The Math Behind The FullContact Name API

Given name analysis is done based on an estimated living population for a name. Name records were collected from the US Social Security Administration by year of birth and then utilizing actuarial period of life data an analysis was done to determine living people by given name.

Family name analysis was done based on 2010 US Census data. Because of the methods used my the US SSA and US Census, no personally identifiable information is available via this API.

The populus of “living people by given name” and family name data does not match exactly (most Americans have a first and last name) but is considered to be reasonably close thus no corrections were done to account for the difference.

Below is a high level overview of how the math is determined for the Name Stats, Name Normalization, and Name Parser endpoints.

Name Stats

Given the following query:

https://api.fullcontact.com/v2/name/stats.json?name=michael&apiKey=xxxx

The response will be: (hover over green properties for more information)


{
  "status": 200,
  "name": {
    "value": "Michael",  
    "given": {
      "likelihood": 0.99,
      "count": 3906405,     
      "rank": 1, 
      "male": {
        "count": 3886055,     
        "likelihood": 0.995,
        "rank": 1,
        "frequencyRatio": "0.029339617",
        "age": {
          "densityCurve": {
            "mode": {
              "count": 83567,
              "modeAge": 
              [
                54
              ]
            },
            "meanAge": 45.4,
            "quartiles": {
              "q1": 24.8,
              "q2": 39.5, 
              "q3": 52
            }
          }
        }
      },
      "female": {
        "count": 20350,
        "likelihood": 0.005,
        "rank": 784,
        "frequencyRatio": "0.000154322",
        "age": {
          "densityCurve": {
            "mode": {
              "count": 583,
              "modeAge": 
              [
                25
              ]
            },
            "meanAge": 40.8,
            "quartiles": {
              "q1": 25.7,
              "q2": 35.2,
              "q3": 47.4
            }
          }
        }
      }
    },
    "family": {
      "likelihood": 0.01,
      "count": 39369,
      "rank": 798,
      "frequencyRatio": "0.0001626"
    }
  }
}

Name Parser

The Name Parser API endpoint utilizes the data above to determine likelihood of name order. It simply looks at the frequency ratio of two ambiguously defined names in isolation and finds the most probabilistic fit for the names.
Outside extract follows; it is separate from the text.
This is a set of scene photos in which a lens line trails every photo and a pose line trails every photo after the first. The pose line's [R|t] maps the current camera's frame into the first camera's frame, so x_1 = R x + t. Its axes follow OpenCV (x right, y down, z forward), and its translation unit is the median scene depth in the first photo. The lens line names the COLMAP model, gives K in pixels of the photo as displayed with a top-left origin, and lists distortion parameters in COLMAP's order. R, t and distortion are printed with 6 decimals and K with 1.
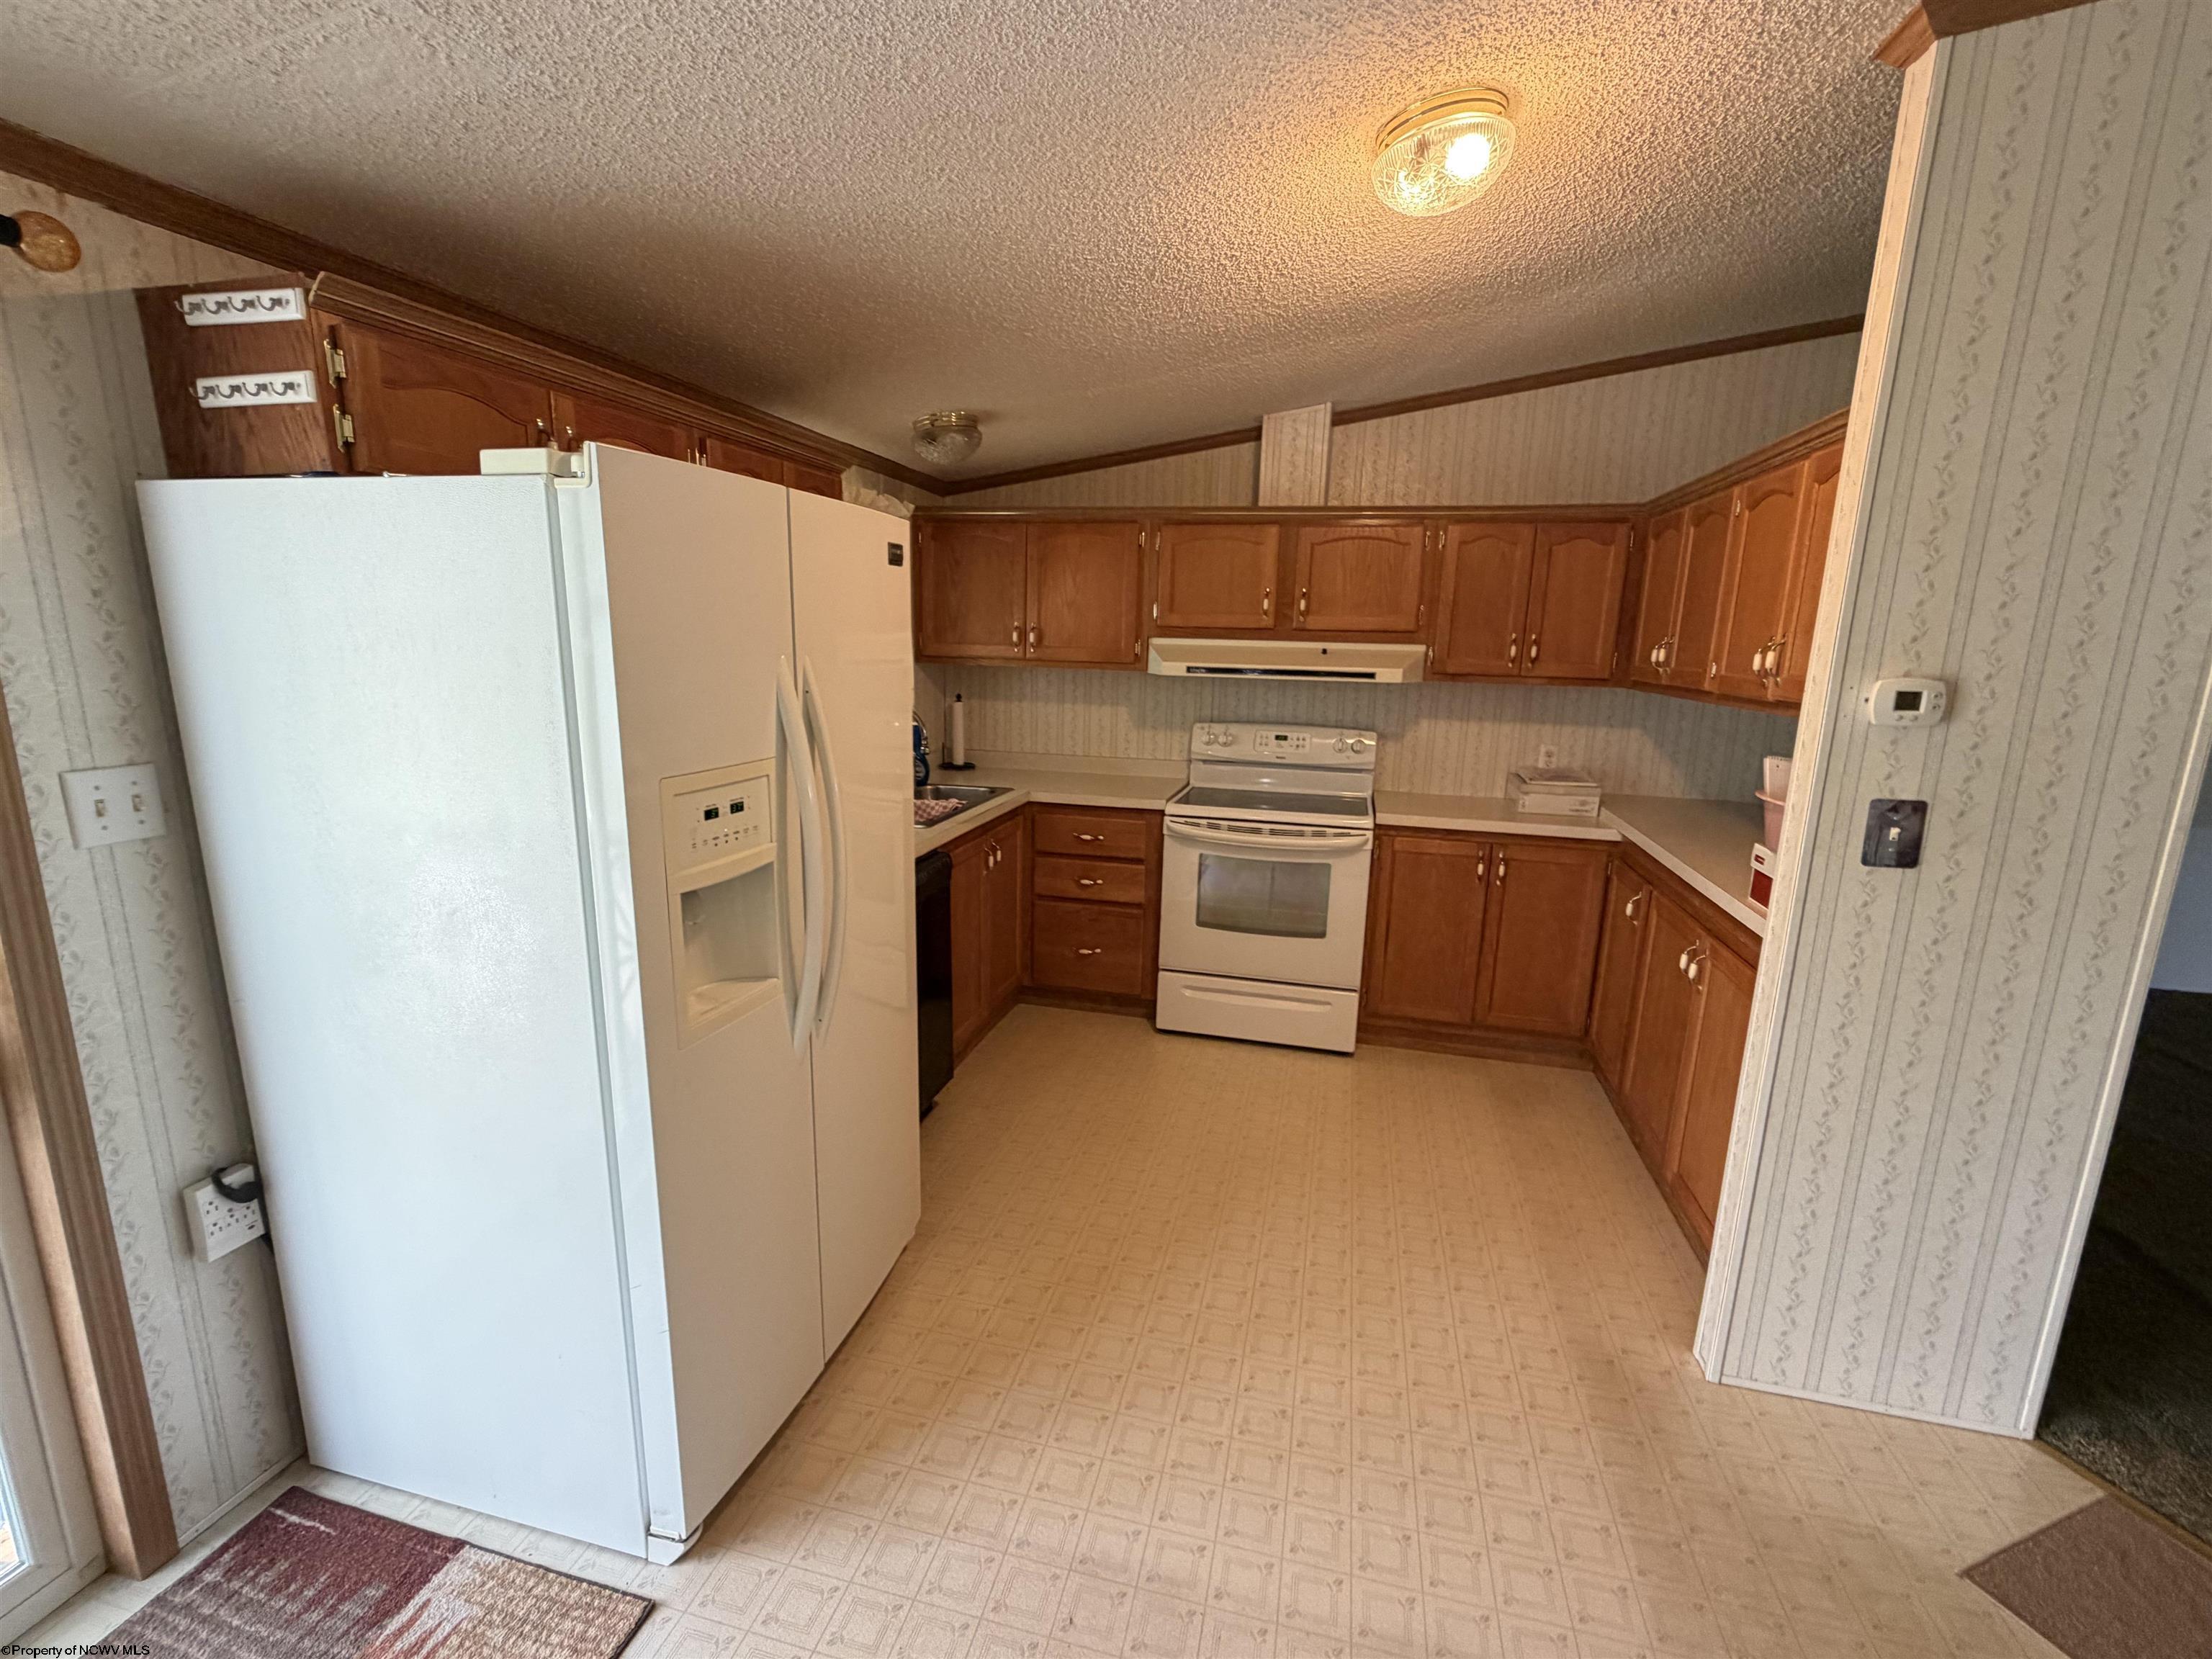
lens RADIAL K [[959.2, 0, 1103.8], [0, 959.2, 833.1], [0, 0, 1]] dist [-0.000221, 0.000362]
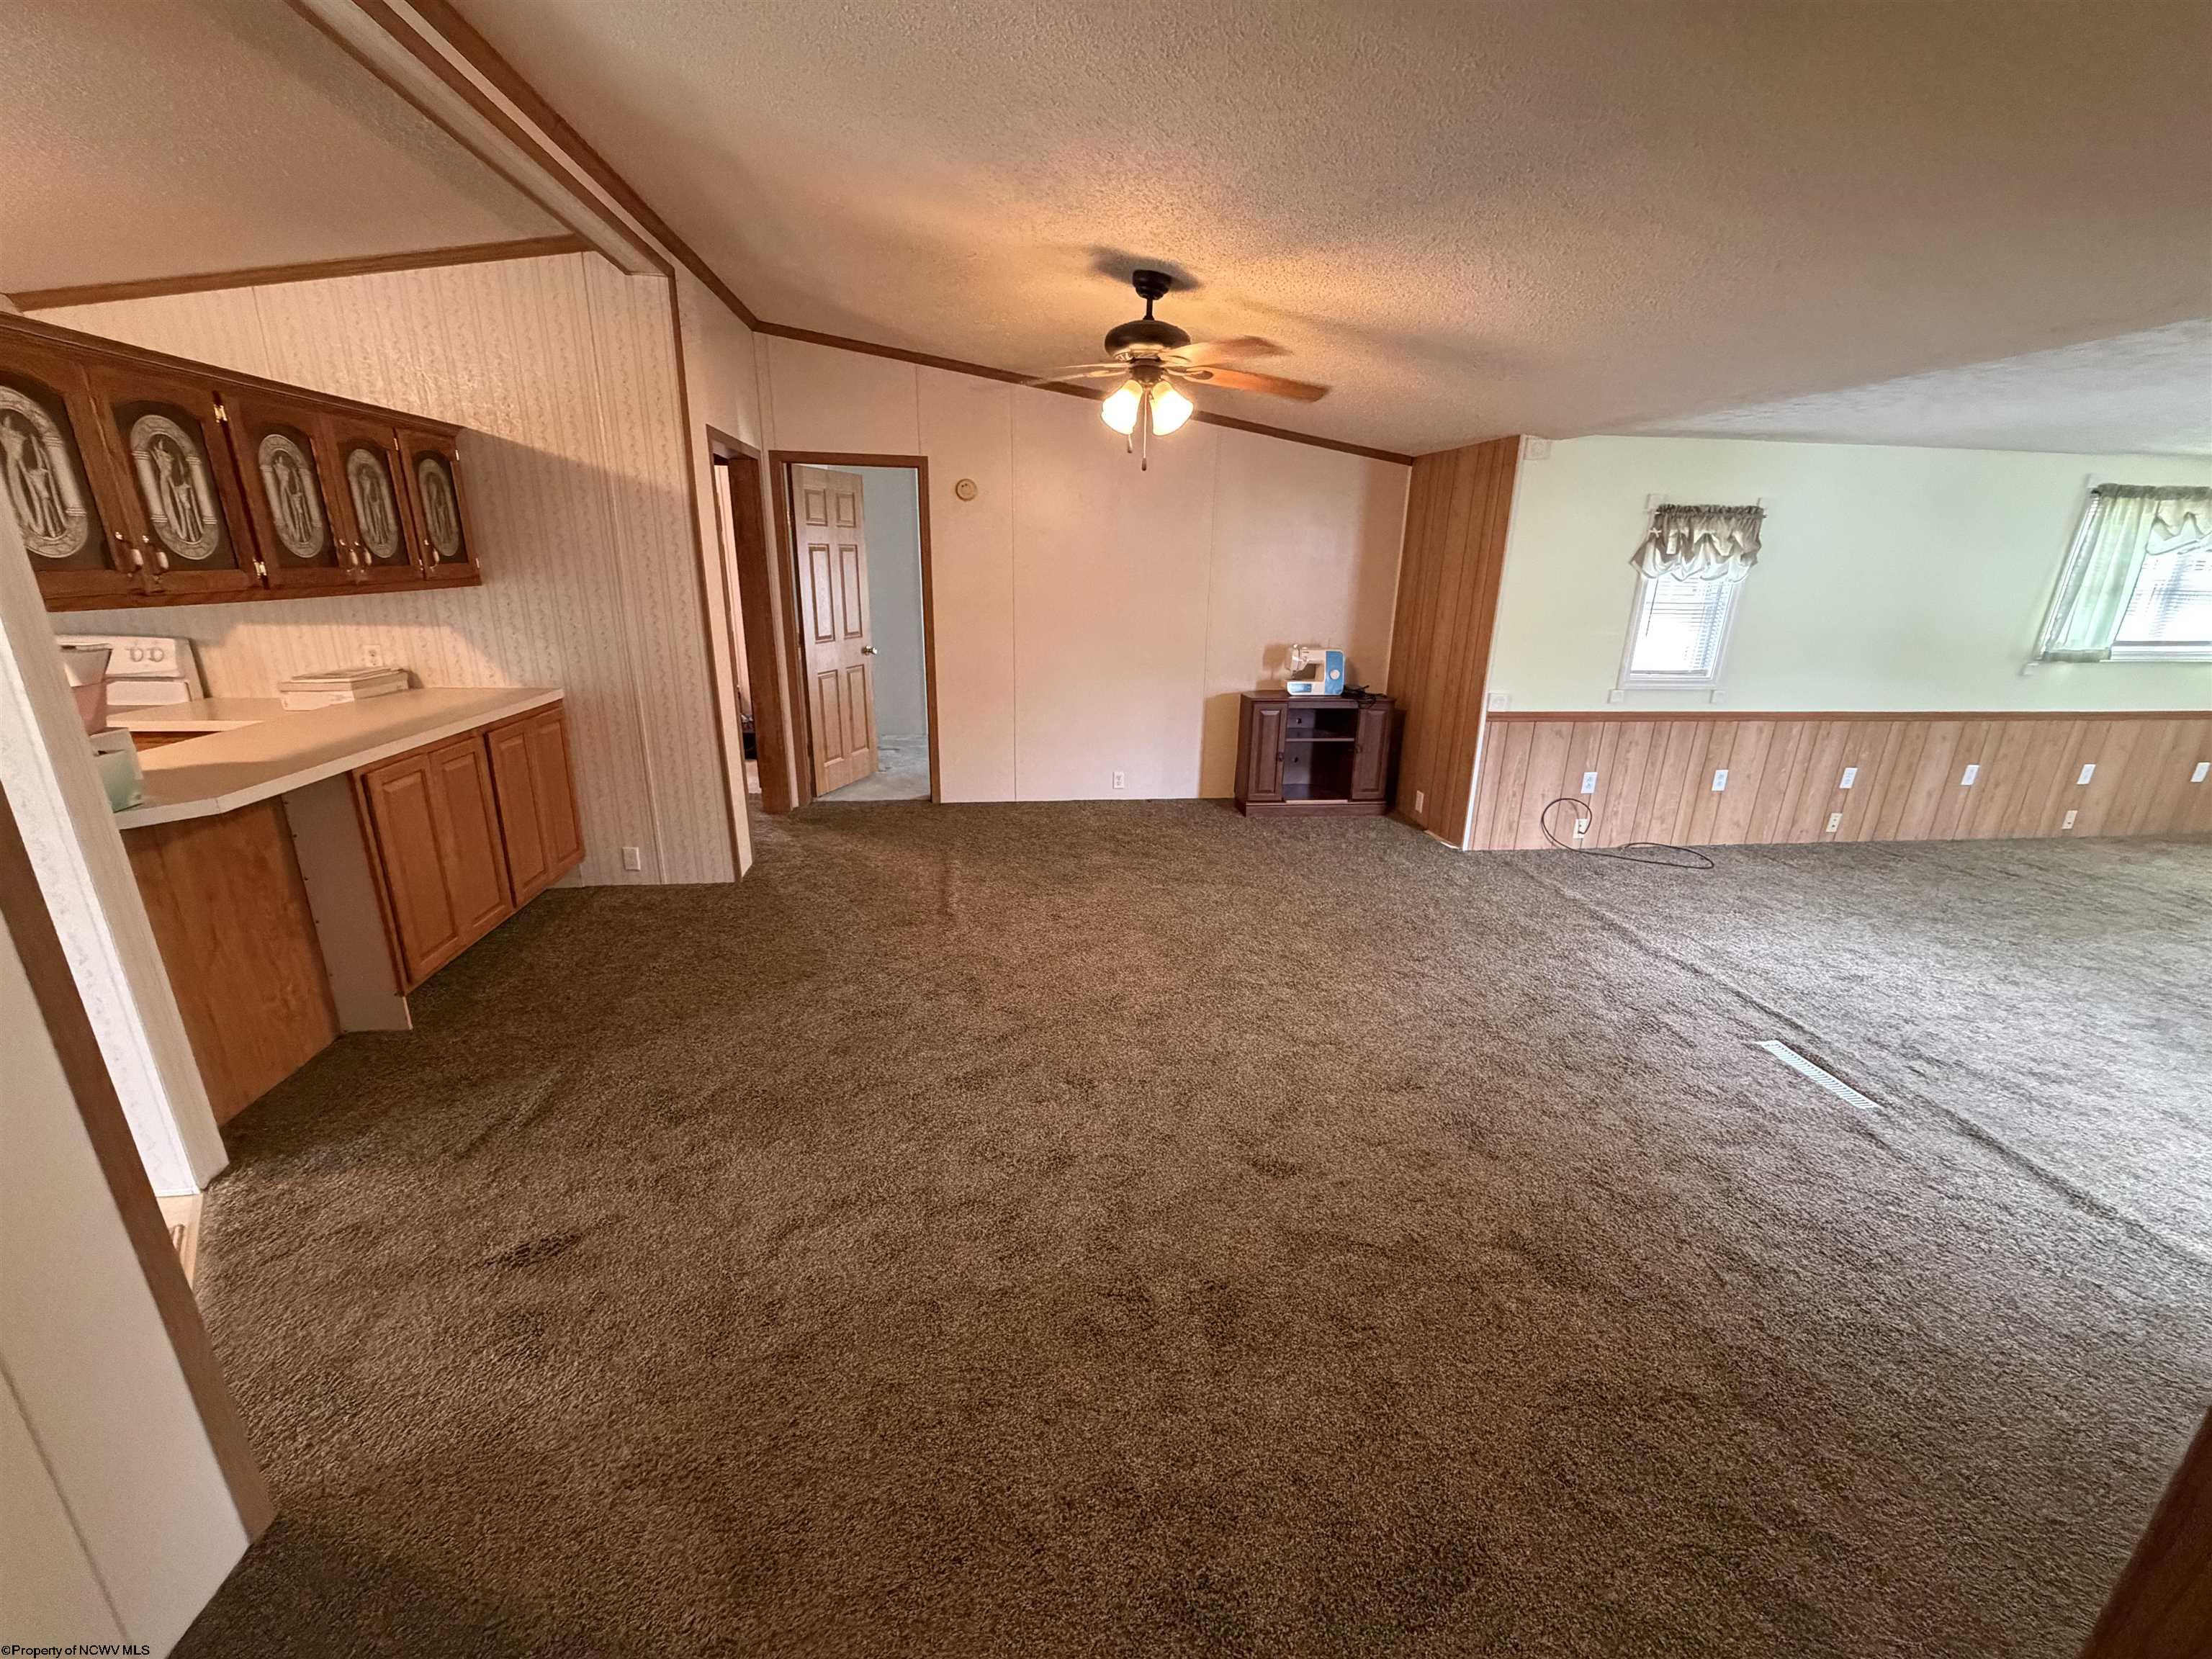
lens RADIAL K [[878.9, 0, 1097.6], [0, 878.9, 832.4], [0, 0, 1]] dist [0.001430, -0.000728]
pose [[0.929302, -0.116675, 0.350406, 0.928271], [0.078993, 0.989624, 0.120021, 0.067464], [-0.360773, -0.083856, 0.928876, -0.241880]]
Given the following query:

https://api.fullcontact.com/v2/name/parser.json?q=michael%20james&apiKey=xxxx

The response will be:


{
"status": 200,
"ambiguousName": "Michael James",
"result": {
      "givenName": "Michael",
      "familyName": "James",
      "likelihood": 0.975    <- The frequency ratio of the name combination in comparison to the inverted case.
 }
}


Name Normalization

The Name Normalization endpoint uses a bit more subjective math. The endpoint assumes that quasi-structured data is being input as a query, as opposed to randomly organized text strings. Thus by definition "Michael James" is likely first name Michael last name James, and "James Michael" is likely first name James last name Michael. Only when the probability of being wrong is very high do the values get reversed. None the less, the likelihood is calculated using the ambiguous name endpoint as the starting point. For the presence of additional tokens (prefix, suffix, nickname, etc.) aside from given name and family name there are reductions in confidence. In the case of a "," present, it actually gives a bump to the confidence such as in the case of "James, Michael".